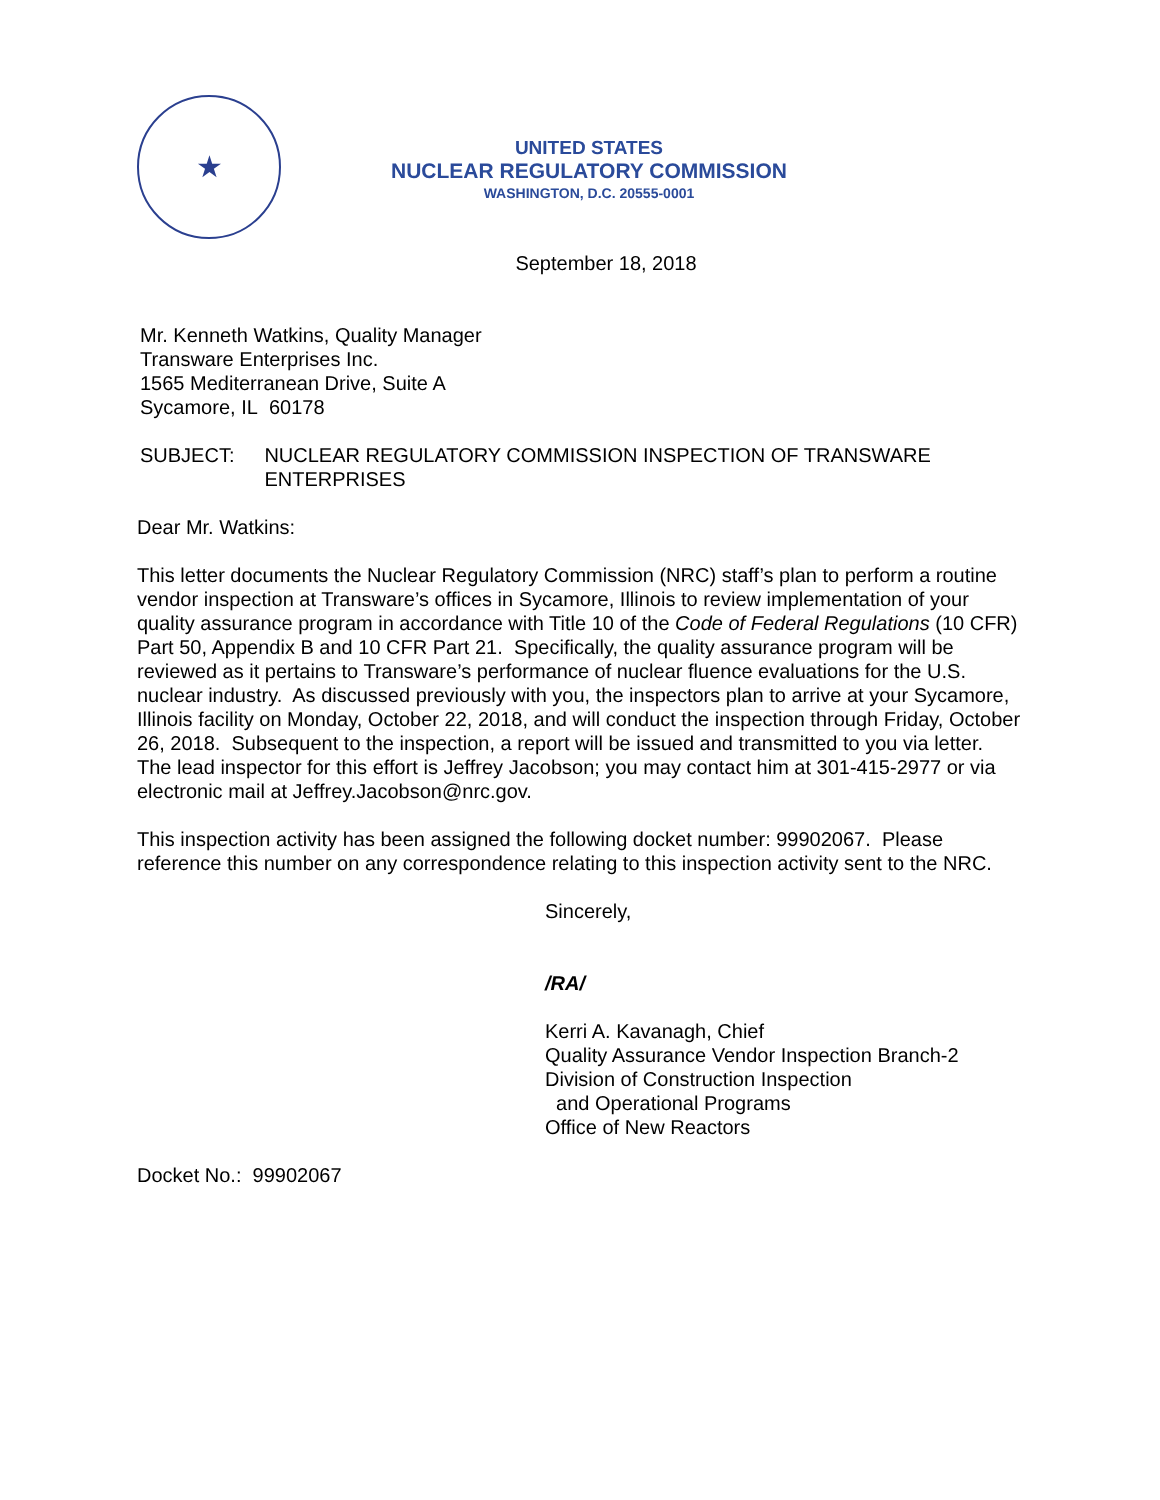★
UNITED STATES
NUCLEAR REGULATORY COMMISSION
WASHINGTON, D.C. 20555-0001
September 18, 2018
Mr. Kenneth Watkins, Quality Manager
Transware Enterprises Inc.
1565 Mediterranean Drive, Suite A
Sycamore, IL 60178
SUBJECT: NUCLEAR REGULATORY COMMISSION INSPECTION OF TRANSWARE ENTERPRISES
Dear Mr. Watkins:
This letter documents the Nuclear Regulatory Commission (NRC) staff’s plan to perform a routine vendor inspection at Transware’s offices in Sycamore, Illinois to review implementation of your quality assurance program in accordance with Title 10 of the Code of Federal Regulations (10 CFR) Part 50, Appendix B and 10 CFR Part 21. Specifically, the quality assurance program will be reviewed as it pertains to Transware’s performance of nuclear fluence evaluations for the U.S. nuclear industry. As discussed previously with you, the inspectors plan to arrive at your Sycamore, Illinois facility on Monday, October 22, 2018, and will conduct the inspection through Friday, October 26, 2018. Subsequent to the inspection, a report will be issued and transmitted to you via letter. The lead inspector for this effort is Jeffrey Jacobson; you may contact him at 301-415-2977 or via electronic mail at Jeffrey.Jacobson@nrc.gov.
This inspection activity has been assigned the following docket number: 99902067. Please reference this number on any correspondence relating to this inspection activity sent to the NRC.
Sincerely,
/RA/
Kerri A. Kavanagh, Chief
Quality Assurance Vendor Inspection Branch-2
Division of Construction Inspection
and Operational Programs
Office of New Reactors
Docket No.: 99902067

========

— Your task —
All of the data above should be quoted exactly, except for the pictures.

— Written answer —
★
UNITED STATES
NUCLEAR REGULATORY COMMISSION
WASHINGTON, D.C. 20555-0001
September 18, 2018
Mr. Kenneth Watkins, Quality Manager
Transware Enterprises Inc.
1565 Mediterranean Drive, Suite A
Sycamore, IL 60178
SUBJECT: NUCLEAR REGULATORY COMMISSION INSPECTION OF TRANSWARE ENTERPRISES
Dear Mr. Watkins:
This letter documents the Nuclear Regulatory Commission (NRC) staff’s plan to perform a routine vendor inspection at Transware’s offices in Sycamore, Illinois to review implementation of your quality assurance program in accordance with Title 10 of the Code of Federal Regulations (10 CFR) Part 50, Appendix B and 10 CFR Part 21. Specifically, the quality assurance program will be reviewed as it pertains to Transware’s performance of nuclear fluence evaluations for the U.S. nuclear industry. As discussed previously with you, the inspectors plan to arrive at your Sycamore, Illinois facility on Monday, October 22, 2018, and will conduct the inspection through Friday, October 26, 2018. Subsequent to the inspection, a report will be issued and transmitted to you via letter. The lead inspector for this effort is Jeffrey Jacobson; you may contact him at 301-415-2977 or via electronic mail at Jeffrey.Jacobson@nrc.gov.
This inspection activity has been assigned the following docket number: 99902067. Please reference this number on any correspondence relating to this inspection activity sent to the NRC.
Sincerely,
/RA/
Kerri A. Kavanagh, Chief
Quality Assurance Vendor Inspection Branch-2
Division of Construction Inspection
and Operational Programs
Office of New Reactors
Docket No.: 99902067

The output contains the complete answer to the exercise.